- [TASK INSTRUCTIONS]: Retype the lines from the one containing "longitude: 4.4192" through the one containing "longitude: -43.3553", including both of those lines. Leave the pictures out.

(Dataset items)
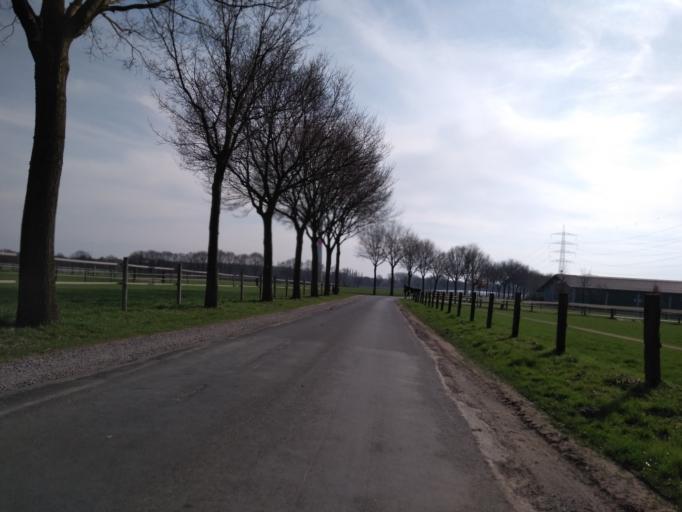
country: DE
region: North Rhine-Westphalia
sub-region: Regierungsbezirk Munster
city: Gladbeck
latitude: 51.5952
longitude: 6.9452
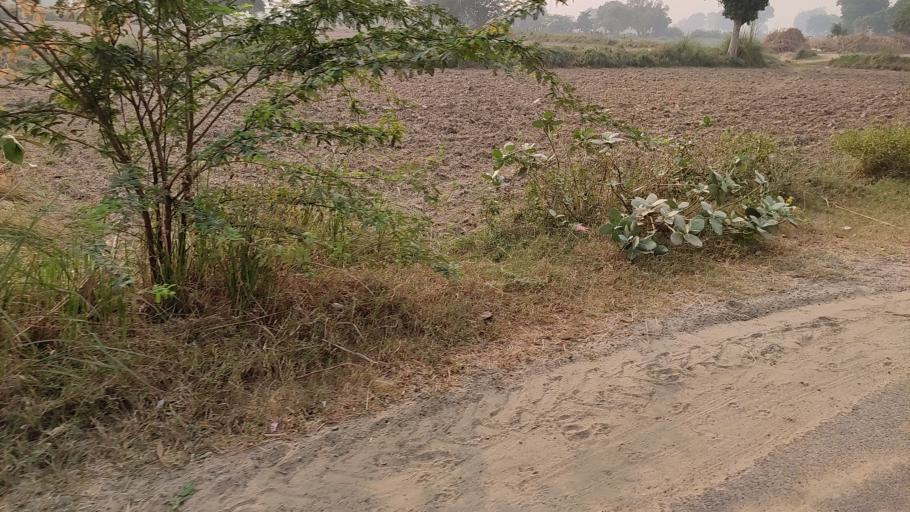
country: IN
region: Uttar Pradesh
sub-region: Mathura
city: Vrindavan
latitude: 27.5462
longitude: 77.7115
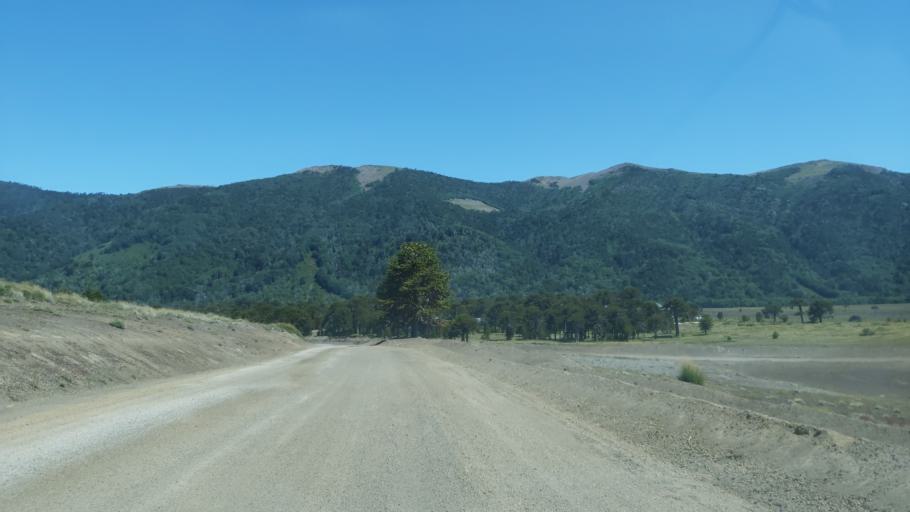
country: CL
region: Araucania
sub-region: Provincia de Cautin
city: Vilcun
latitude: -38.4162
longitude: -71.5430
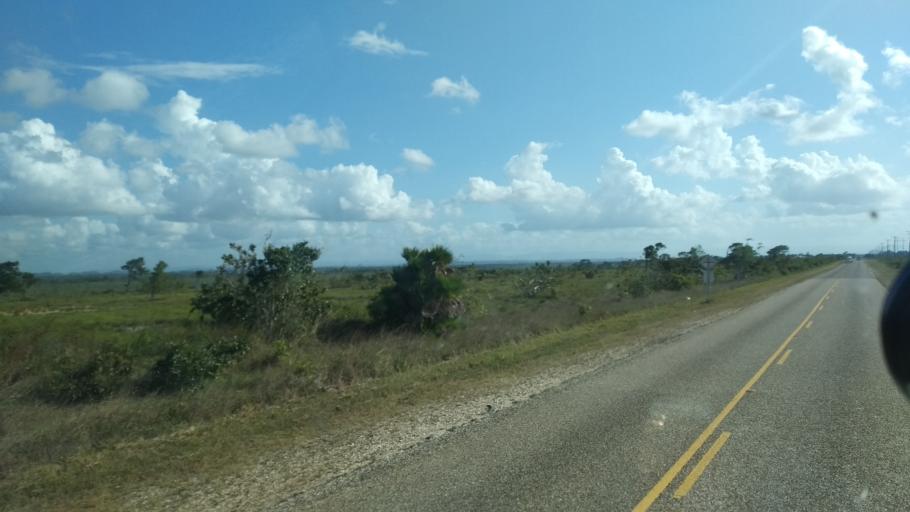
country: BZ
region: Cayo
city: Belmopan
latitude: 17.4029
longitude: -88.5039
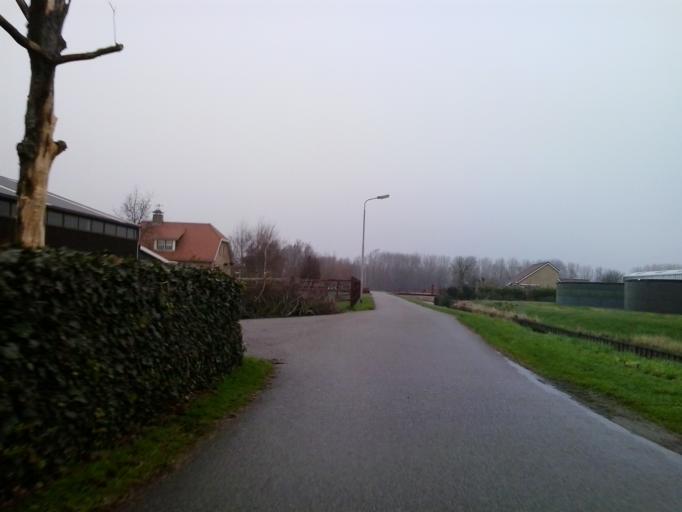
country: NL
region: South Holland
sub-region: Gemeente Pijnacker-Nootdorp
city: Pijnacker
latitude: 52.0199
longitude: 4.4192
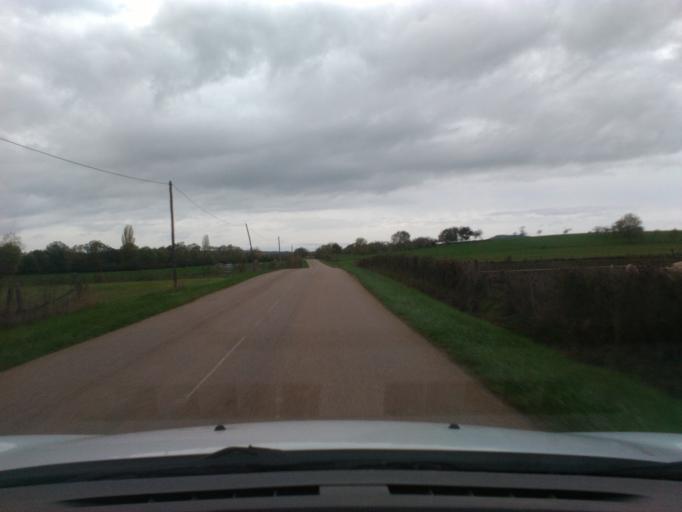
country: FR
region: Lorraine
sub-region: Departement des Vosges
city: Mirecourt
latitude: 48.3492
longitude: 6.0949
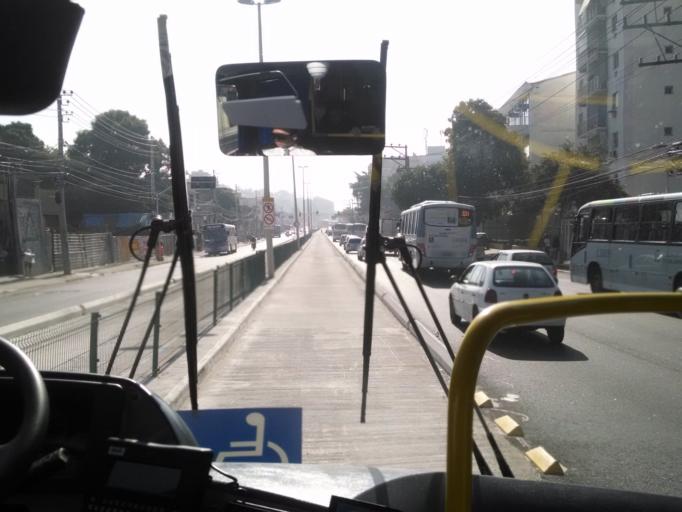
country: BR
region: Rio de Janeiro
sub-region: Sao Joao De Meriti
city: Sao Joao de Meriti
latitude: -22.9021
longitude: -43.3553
==
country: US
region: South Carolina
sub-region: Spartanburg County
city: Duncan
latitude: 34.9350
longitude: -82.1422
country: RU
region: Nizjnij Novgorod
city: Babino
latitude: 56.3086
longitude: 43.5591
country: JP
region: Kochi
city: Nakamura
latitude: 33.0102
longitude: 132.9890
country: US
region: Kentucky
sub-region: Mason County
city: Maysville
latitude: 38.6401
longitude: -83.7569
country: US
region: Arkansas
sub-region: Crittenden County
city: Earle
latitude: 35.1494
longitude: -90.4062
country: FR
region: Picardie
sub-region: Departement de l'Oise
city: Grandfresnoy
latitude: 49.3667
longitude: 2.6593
* * *
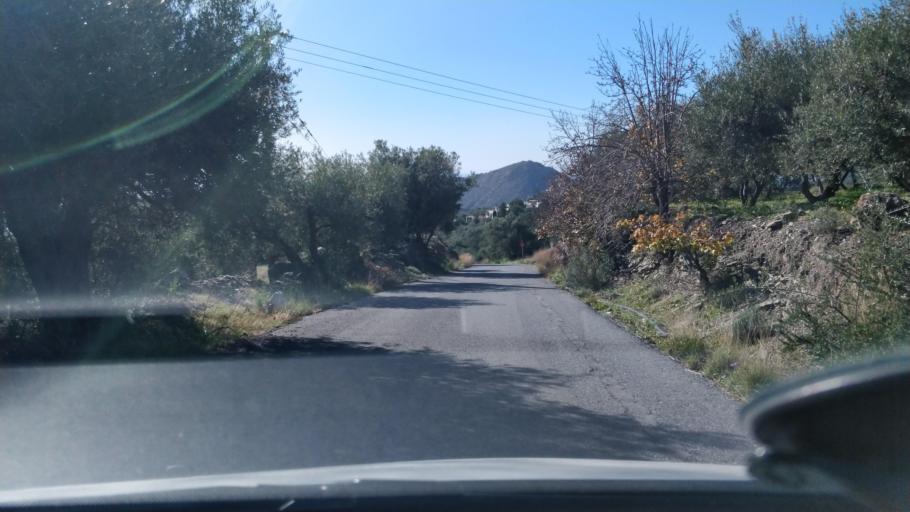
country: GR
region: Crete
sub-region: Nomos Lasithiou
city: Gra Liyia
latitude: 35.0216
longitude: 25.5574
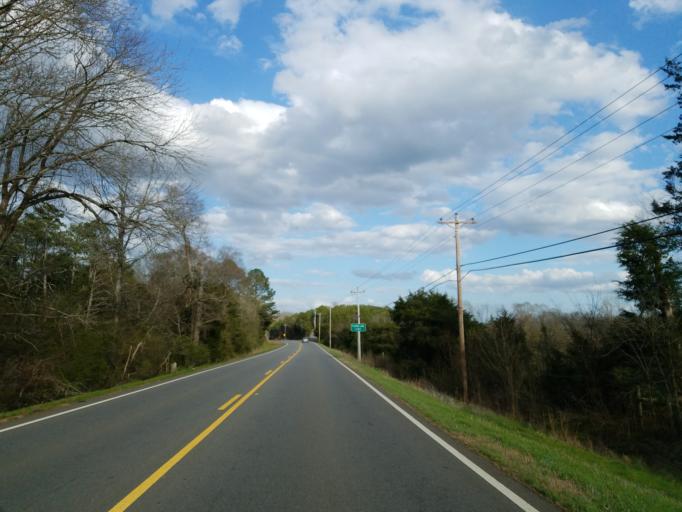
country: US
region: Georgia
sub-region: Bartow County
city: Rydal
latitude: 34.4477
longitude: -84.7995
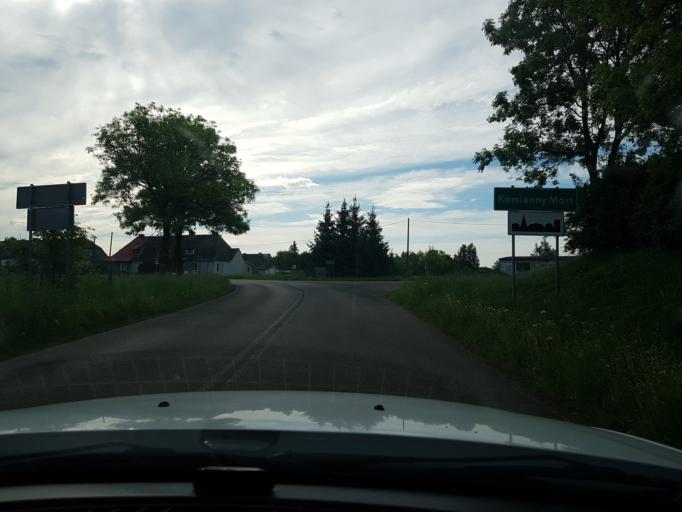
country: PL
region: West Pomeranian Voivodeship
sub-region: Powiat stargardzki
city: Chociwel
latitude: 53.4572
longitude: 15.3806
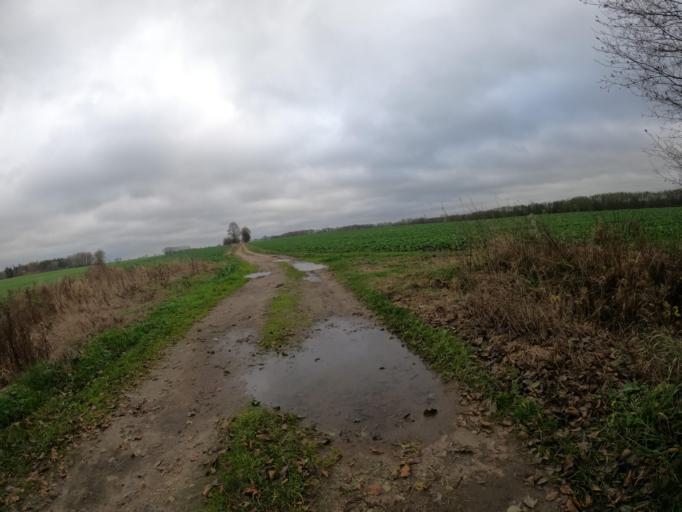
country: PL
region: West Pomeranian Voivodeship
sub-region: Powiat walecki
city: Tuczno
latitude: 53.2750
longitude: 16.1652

- [REPLY]:
longitude: 4.4192
country: FR
region: Lorraine
sub-region: Departement des Vosges
city: Mirecourt
latitude: 48.3492
longitude: 6.0949
country: BR
region: Rio de Janeiro
sub-region: Sao Joao De Meriti
city: Sao Joao de Meriti
latitude: -22.9021
longitude: -43.3553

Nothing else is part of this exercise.